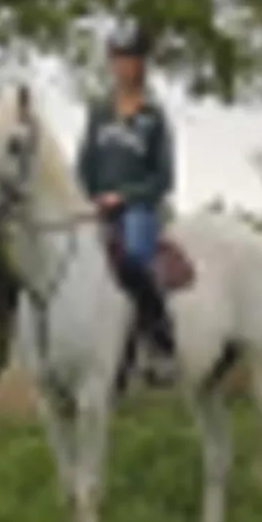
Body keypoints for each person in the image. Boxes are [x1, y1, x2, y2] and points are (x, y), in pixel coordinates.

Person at [75, 21, 178, 384]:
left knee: (133, 258)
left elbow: (164, 179)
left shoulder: (154, 117)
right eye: (116, 58)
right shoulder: (98, 112)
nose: (121, 66)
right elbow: (85, 165)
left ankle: (160, 339)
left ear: (142, 64)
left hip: (139, 209)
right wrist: (89, 197)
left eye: (129, 58)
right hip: (97, 207)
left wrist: (124, 196)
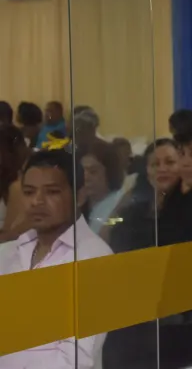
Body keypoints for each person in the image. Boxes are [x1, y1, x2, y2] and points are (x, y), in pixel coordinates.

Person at [0, 148, 112, 368]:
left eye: (51, 192)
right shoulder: (9, 253)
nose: (37, 201)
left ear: (79, 196)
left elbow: (76, 360)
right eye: (29, 192)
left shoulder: (94, 259)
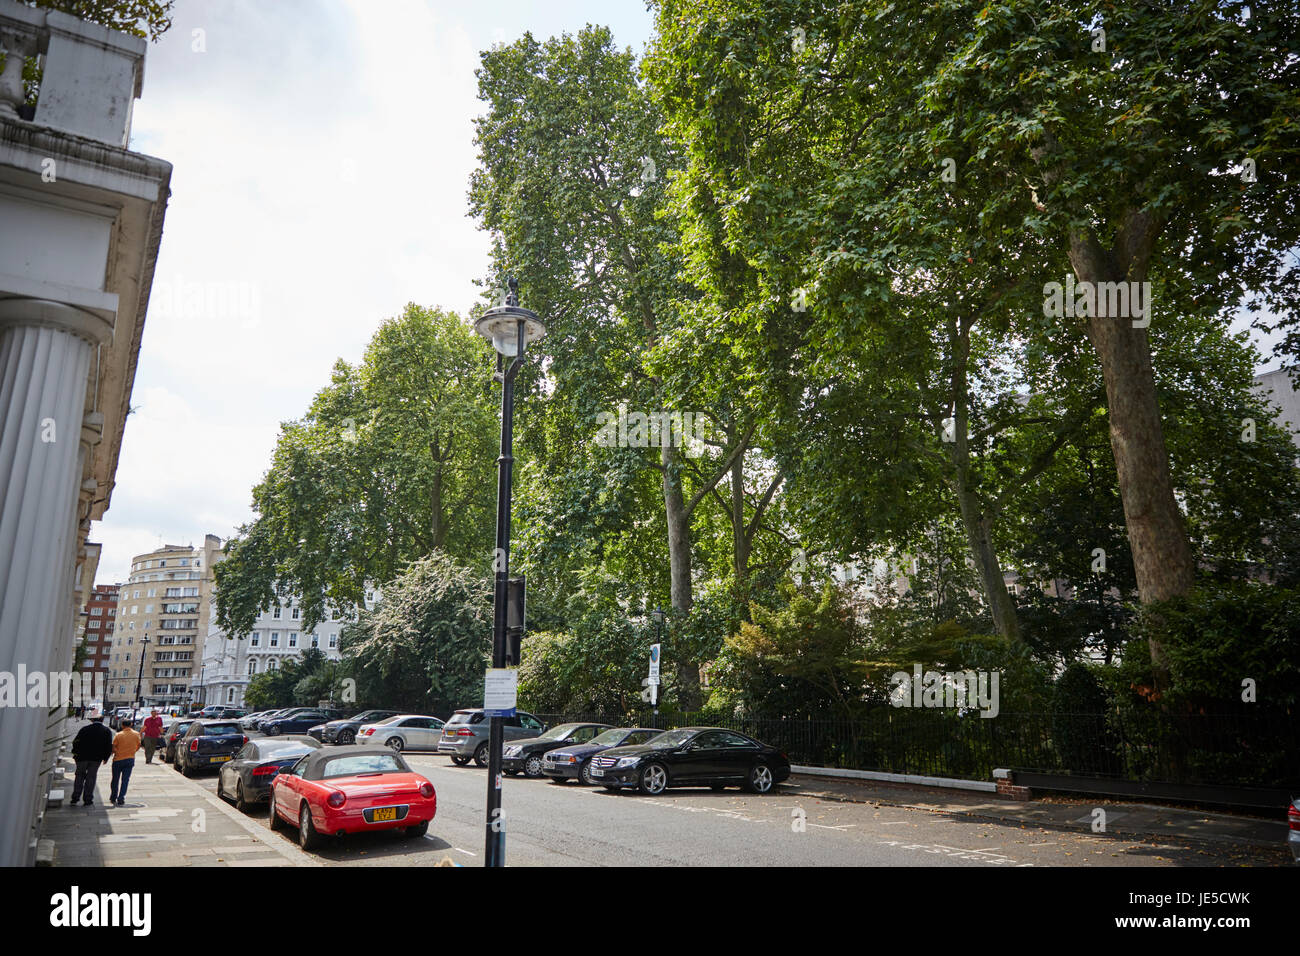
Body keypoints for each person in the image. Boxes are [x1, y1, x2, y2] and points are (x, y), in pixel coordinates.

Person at [69, 710, 113, 807]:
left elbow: (75, 742)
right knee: (91, 777)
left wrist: (75, 754)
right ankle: (88, 799)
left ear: (92, 720)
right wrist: (106, 757)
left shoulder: (85, 729)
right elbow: (108, 746)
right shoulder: (106, 731)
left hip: (82, 757)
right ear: (102, 720)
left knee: (79, 776)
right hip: (96, 759)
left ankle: (75, 798)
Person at [109, 718, 142, 806]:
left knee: (115, 779)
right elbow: (139, 745)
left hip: (118, 759)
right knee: (125, 780)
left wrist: (116, 752)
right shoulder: (136, 734)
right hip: (130, 759)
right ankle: (121, 798)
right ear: (131, 725)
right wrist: (132, 751)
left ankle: (113, 796)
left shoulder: (118, 735)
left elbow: (114, 746)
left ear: (122, 725)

****************

The answer should be a single number giving how many lines in the records hold the word "wrist".

6